Iowa State President Wendy Wintersteen provides updates on renaming committee

The Campanile and the carillon are frequently known as the “Bells of Iowa State.” The Campanile stands tall with 50,000 bricks and 50 bells.

Amber Mohmand

Iowa State President Wendy Wintersteen said Wednesday that renaming Catt Hall would be reconsidered. 

Wintersteen also named the members on the Committee to Establish Principles on Renaming monuments on campus in an email sent Wednesday.

In June, Wintersteen released a statement regarding the history of a plaque that was dedicated to the work of William Temple Hornaday, an Iowa State alumnus and the first director of the Bronx Zoo.

Hornaday also featured Ota Benga, a Congolese pygmy and a Black man, in the Monkey House of the Bronx Zoo. During the weekend in September of 1906, Benga lived in the Monkey House with an orangutan as an exhibit that was set up by Hornaday. 

A rock plaque was placed on the Iowa State campus south of LeBaron Hall in 1927. On June 9, a Twitter thread highlighted the past of Hornaday.

As a response, Wintersteen created a committee for a formal renaming policy and process for current plaques and historic monuments on campus. In the statement announcing the committee, Wintersteen called Hornaday’s actions and attitudes he expressed in response to the controversy as “indefensible, reprehensible and racist.”

Wintersteen named Vice President for Diversity and Inclusion Reginald Stewart and Faculty Senate President Carol Faber as the co-chairs of the committee to develop the policy.

“In recognition of Iowa State University’s commitment to research and factual evidence, academic freedom and intellectual inquiry, the university charges the committee to develop a policy to ensure a consistent, evidence-based and historically thoughtful means by which to evaluate historical naming and honors,” Wintersteen said. “This policy will strive to provide integrity, consistency and clarity to the process in order for these principles to endure. When the committee completes this policy, a formal process will exist for the investigation of renaming issues.”

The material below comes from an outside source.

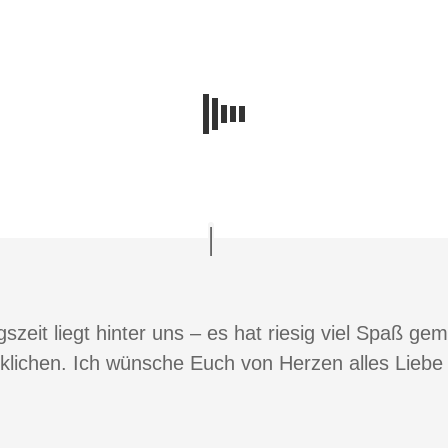
szeit liegt hinter uns – es hat riesig viel Spaß 
klichen. Ich wünsche Euch von Herzen alles Liebe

Members of the Committee to Establish Principles on Renaming are:

  • Carol Faber, Faculty Senate President (Co-Chair)

  • Reginald Stewart, Vice President for Diversity and Inclusion (Co-Chair)

  • LeQuetia Ancar, Assistant Director of Engineering Student Services and Director, Multicultural Student Success, College of Engineering

  • Sebastian Braun, Associate Professor, Department of World Languages and Cultures

  • Joseph Cheatle, Director, Writing and Media Center, Dean of Students Office

  • Simon Cordery, Chair, Department of History

  • Paula Deangelo, Deputy Counsel, Office of University Counsel

  • Kurt Earnest, Associate Director of Residence Life, Student Engagement and Academic Excellence, Department of Residence

  • Simon Estes, Adjunct Professor, Department of Music and Theatre

  • Eleanor Field, President, Graduate and Professional Student Senate

  • Morgan Fritz, President, Student Government

  • Monica Gordillo, Associate Teaching Professor, Department of Management

  • Daniel Hartwig, Head, Special Collections and University Archives, University Library

  • Gloria Jones-Johnson, University Professor, Department of Sociology

  • Maggie LaWare, Associate Professor, Department of English

  • Sheryl Rippke, Policy Administrator, University Counsel

  • Samarth Vachhrajani, Senior in Architecture, College of Design

  • Amy Ward, Past President, Professional & Scientific Council, and Learning Technologies Coordinator, Center for Excellence in Learning and Teaching

  • Ross Wilburn, Associate Program Director and Extension and Outreach Diversity Consultant, ISU Extension and Outreach Community and Economic Development

  • Brian Meyer, Associate Director for Strategic Communications, Strategic Relations and Communications (ex-officio)

A website for the Committee to Establish Principles on Renaming was created as a source for information and updates to the university community.

“I want to emphasize that the committee’s charge is to develop the policy. It is not to consider or review any specific renaming issue,” Wintersteen said. “Once the new policy is adopted, issues on naming can be put forward under an agreed upon, consistent process in which all factual evidence can come forward for consideration and careful analysis. It will be applied to render a decision about the Hornaday plaque and an honorary degree he received from Iowa State in 1903. Also, once the new policy is in place, the issue of the naming of Catt Hall can be brought forward.”